/Benders_Decomposition_for_MDP

Dataset for the Benders decomposition-based MDP algorithm

Primary LanguagePythonMIT LicenseMIT

Decomposing Markov Decision Processes: A Novel Solution Method

This archive is distributed under the MIT License.

The source code and data in this repository are a snapshot of the software and data that were used in the research reported on in the manuscript under review Decomposing Markov Decision Processes: A Novel Solution Method by Z. Liu et. al. The data generated for this study are included with the codes.

Cite

To cite this repository, please cite the manuscript.

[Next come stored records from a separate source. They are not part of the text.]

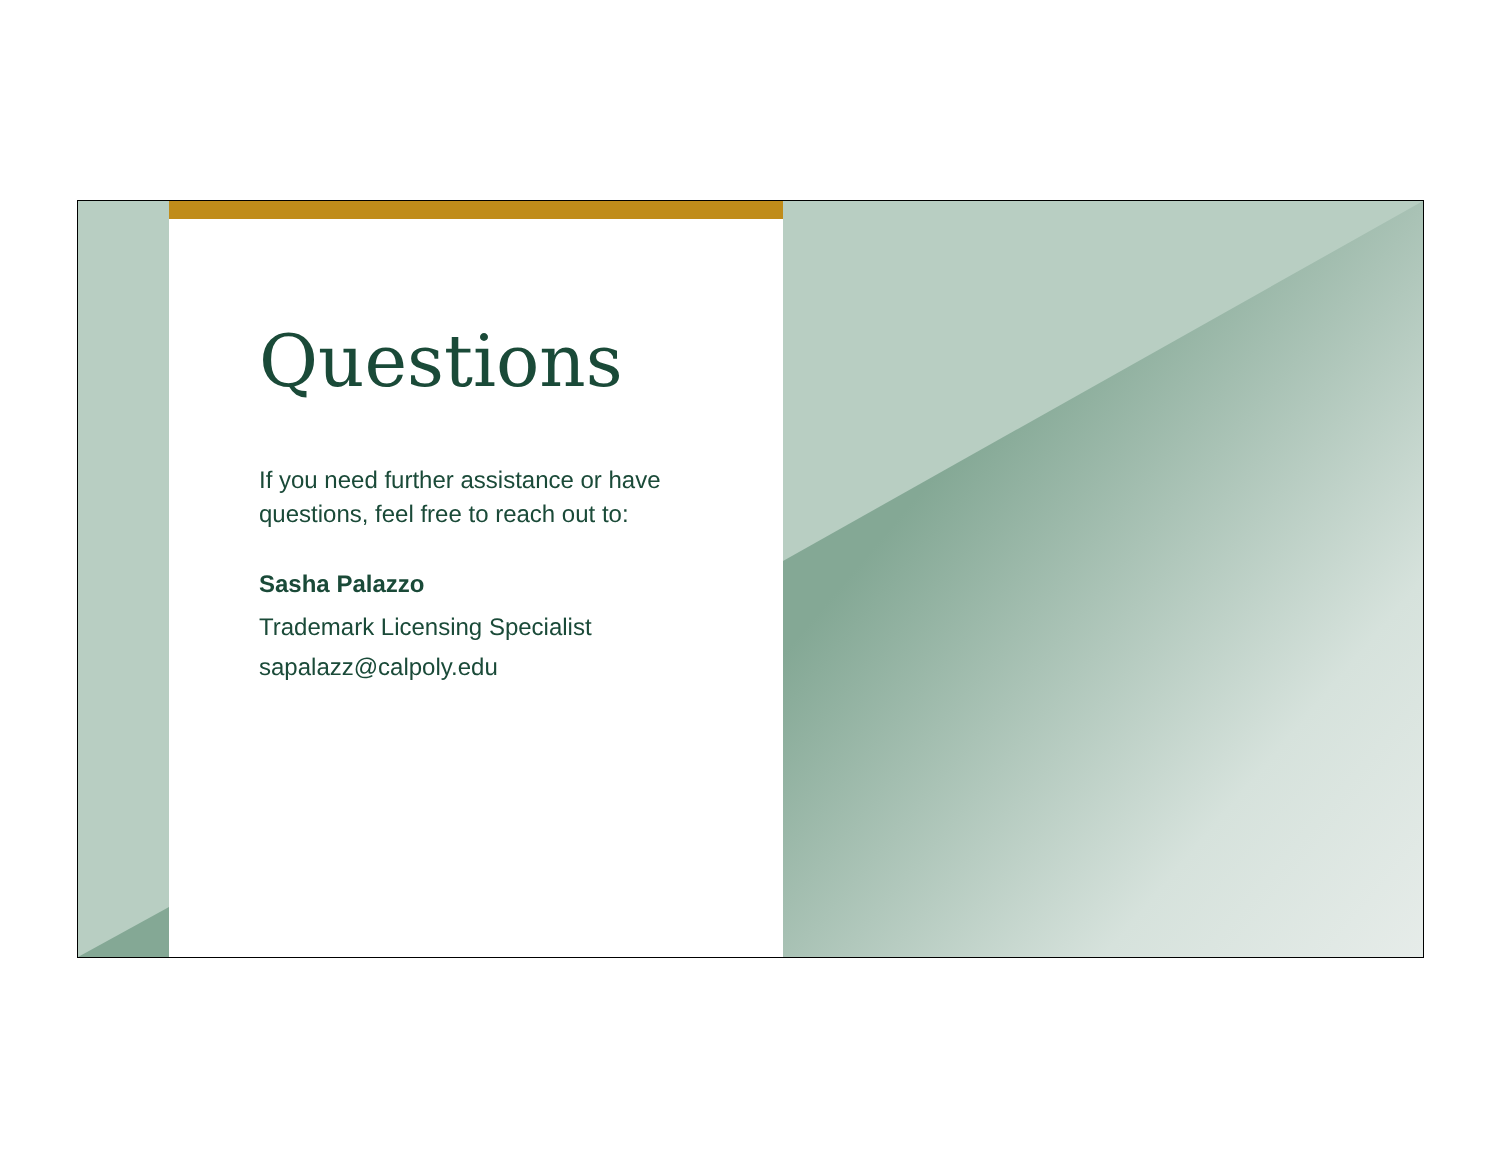Questions
If you need further assistance or have
questions, feel free to reach out to:
Sasha Palazzo
Trademark Licensing Specialist
sapalazz@calpoly.edu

Below is the BibTex for citing the manuscript.

@article{Liu2021,
  title={Decomposing Markov Decision Processes: A Novel Solution Method},
  author={Liu, Zeyu and Li, Xueping and Khojandi, Anahita},
  journal={Preprint},
  year={2021},
  url={https://www.researchgate.net/publication/353295872_A_Benders_Decomposition_Method_for_Markov_Decision_Processes}
}

Description

The goal of this repository is to solve Markov decision processes (MDP) with the Benders decomposition. Our proposed algorithm, the MDP-Benders algorithm, decomposes the linear programming formulation of MDP into a master problem and multiple subproblems with respect to the states of MDP. Please refer to the manuscript for further details.

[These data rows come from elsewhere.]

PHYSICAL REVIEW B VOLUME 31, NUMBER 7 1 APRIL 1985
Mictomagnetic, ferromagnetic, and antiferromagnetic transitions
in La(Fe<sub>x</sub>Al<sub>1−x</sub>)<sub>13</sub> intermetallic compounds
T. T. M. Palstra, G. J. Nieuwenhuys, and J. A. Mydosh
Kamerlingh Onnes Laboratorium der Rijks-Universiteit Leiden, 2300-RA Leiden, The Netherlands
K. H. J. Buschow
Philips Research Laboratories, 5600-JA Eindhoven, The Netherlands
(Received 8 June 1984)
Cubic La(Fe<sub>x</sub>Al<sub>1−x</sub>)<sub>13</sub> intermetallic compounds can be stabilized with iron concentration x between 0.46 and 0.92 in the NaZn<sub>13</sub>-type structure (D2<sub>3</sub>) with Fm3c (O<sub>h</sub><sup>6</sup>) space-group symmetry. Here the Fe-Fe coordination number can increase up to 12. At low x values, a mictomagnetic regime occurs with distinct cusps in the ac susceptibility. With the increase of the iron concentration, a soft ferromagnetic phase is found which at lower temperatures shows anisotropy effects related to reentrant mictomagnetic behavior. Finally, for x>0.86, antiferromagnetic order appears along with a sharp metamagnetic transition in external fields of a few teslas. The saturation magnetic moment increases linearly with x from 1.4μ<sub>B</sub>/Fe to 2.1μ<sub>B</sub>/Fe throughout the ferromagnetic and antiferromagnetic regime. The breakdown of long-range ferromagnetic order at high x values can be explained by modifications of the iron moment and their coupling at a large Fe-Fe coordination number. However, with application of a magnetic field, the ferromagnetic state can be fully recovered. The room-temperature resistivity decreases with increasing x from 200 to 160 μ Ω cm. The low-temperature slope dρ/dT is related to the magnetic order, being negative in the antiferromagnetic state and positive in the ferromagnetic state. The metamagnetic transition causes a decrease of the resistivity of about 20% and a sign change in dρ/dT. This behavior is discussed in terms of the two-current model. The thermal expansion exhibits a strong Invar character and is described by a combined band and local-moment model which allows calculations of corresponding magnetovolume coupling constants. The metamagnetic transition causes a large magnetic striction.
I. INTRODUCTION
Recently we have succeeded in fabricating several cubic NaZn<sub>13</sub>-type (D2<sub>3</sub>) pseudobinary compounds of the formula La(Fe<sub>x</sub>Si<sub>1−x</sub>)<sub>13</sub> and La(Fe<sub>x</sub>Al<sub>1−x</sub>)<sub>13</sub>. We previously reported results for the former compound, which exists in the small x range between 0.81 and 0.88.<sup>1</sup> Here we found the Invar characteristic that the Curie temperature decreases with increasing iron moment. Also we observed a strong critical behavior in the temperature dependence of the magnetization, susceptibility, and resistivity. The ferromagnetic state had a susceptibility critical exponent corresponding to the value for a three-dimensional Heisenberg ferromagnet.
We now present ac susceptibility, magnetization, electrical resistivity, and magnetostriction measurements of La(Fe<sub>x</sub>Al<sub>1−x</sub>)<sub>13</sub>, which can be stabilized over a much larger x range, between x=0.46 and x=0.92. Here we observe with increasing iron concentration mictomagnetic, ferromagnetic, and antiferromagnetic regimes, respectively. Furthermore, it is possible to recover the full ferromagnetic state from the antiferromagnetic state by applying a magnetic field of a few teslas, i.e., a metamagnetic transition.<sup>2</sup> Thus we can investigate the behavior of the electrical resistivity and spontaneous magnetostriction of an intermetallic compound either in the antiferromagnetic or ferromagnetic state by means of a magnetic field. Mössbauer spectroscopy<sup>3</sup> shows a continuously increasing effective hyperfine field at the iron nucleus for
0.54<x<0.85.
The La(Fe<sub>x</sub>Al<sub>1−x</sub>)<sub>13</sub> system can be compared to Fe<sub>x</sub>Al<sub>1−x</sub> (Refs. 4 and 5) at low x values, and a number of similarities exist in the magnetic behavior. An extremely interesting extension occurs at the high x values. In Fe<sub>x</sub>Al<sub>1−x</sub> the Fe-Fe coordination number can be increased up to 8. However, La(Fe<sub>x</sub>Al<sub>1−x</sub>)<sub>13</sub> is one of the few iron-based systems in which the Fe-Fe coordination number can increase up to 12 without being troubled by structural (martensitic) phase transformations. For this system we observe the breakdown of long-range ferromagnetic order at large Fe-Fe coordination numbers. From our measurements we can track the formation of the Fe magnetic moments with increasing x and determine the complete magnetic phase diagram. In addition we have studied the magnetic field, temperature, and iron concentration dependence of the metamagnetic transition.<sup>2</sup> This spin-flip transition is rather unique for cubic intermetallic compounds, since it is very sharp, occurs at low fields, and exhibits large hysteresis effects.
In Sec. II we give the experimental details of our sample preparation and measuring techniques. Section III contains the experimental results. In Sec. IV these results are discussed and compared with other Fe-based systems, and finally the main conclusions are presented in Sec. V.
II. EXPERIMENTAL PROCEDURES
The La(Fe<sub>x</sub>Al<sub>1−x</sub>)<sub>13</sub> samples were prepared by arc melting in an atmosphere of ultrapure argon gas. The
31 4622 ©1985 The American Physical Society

The data used in this study contains a randomly generated MDP problem and five other problems from the literature:

  1. A queueing problem [1];
  2. A bandit machine problem [2];
  3. An inventory management problem [3];
  4. A machine maintenance problem [4];
  5. A data transmission problem [5].

Python Prerequisite

The following Python libraries are required to run the source codes:

  1. numpy;
  2. scipy;
  3. pickle;
  4. gurobipy;
  5. mdptoolbox.

Usage

General MDP

Run decomposition() function in the main.py file in the scripts/constrained_MDP folder. Different problems can be set up using the provided variables instance and params. All six problems are available. The following describes the parameters for each problem:

  1. random: params = ( number of states, number of actions );
  2. queue: params = ( length of queue, number of service modes, arrival probability );
  3. bandit: params = ( number of arms, number of states for each arm );
  4. inventory: params = ( inventory capacity );
  5. replace: params = ( number of states of the machine, number of maintenance options );
  6. transmission params = ( number of channels, number of data packages, number of transmission modes ).

MDP with Monotone Optimal Policy

Run decomposition_monotone() function in the main.py file in the scripts/constrained_MDP folder. Different problems can be set up using the provided variables instance and params. The queue, maintain and transmit problems are available.

Constrained MDP

Run the main.py file in the scripts/constrained_MDP folder. Different problems can be set up using the provided variables instance and params. All six problems are available.

Support

For support in using this software, submit an issue.

Reference

[1] de Farias DP, Van Roy B (2003) The linear programming approach to approximate dynamic programming. Operations research 51(6):850-865.

[2] Bertsimas D, Misic VV (2016) Decomposable markov decision processes: A fluid optimization approach. Operations Research 64(6):1537-1555.

[3] Lee I, Epelman MA, Romeijn HE, Smith RL (2017) Simplex algorithm for countable-state discounted markov decision processes. Operations Research 65(4):1029-1042.

[4] Puterman ML (2014) Markov decision processes: discrete stochastic dynamic programming (John Wiley & Sons).

[5] Krishnamurthy V (2016) Partially observed Markov decision processes (Cambridge university press).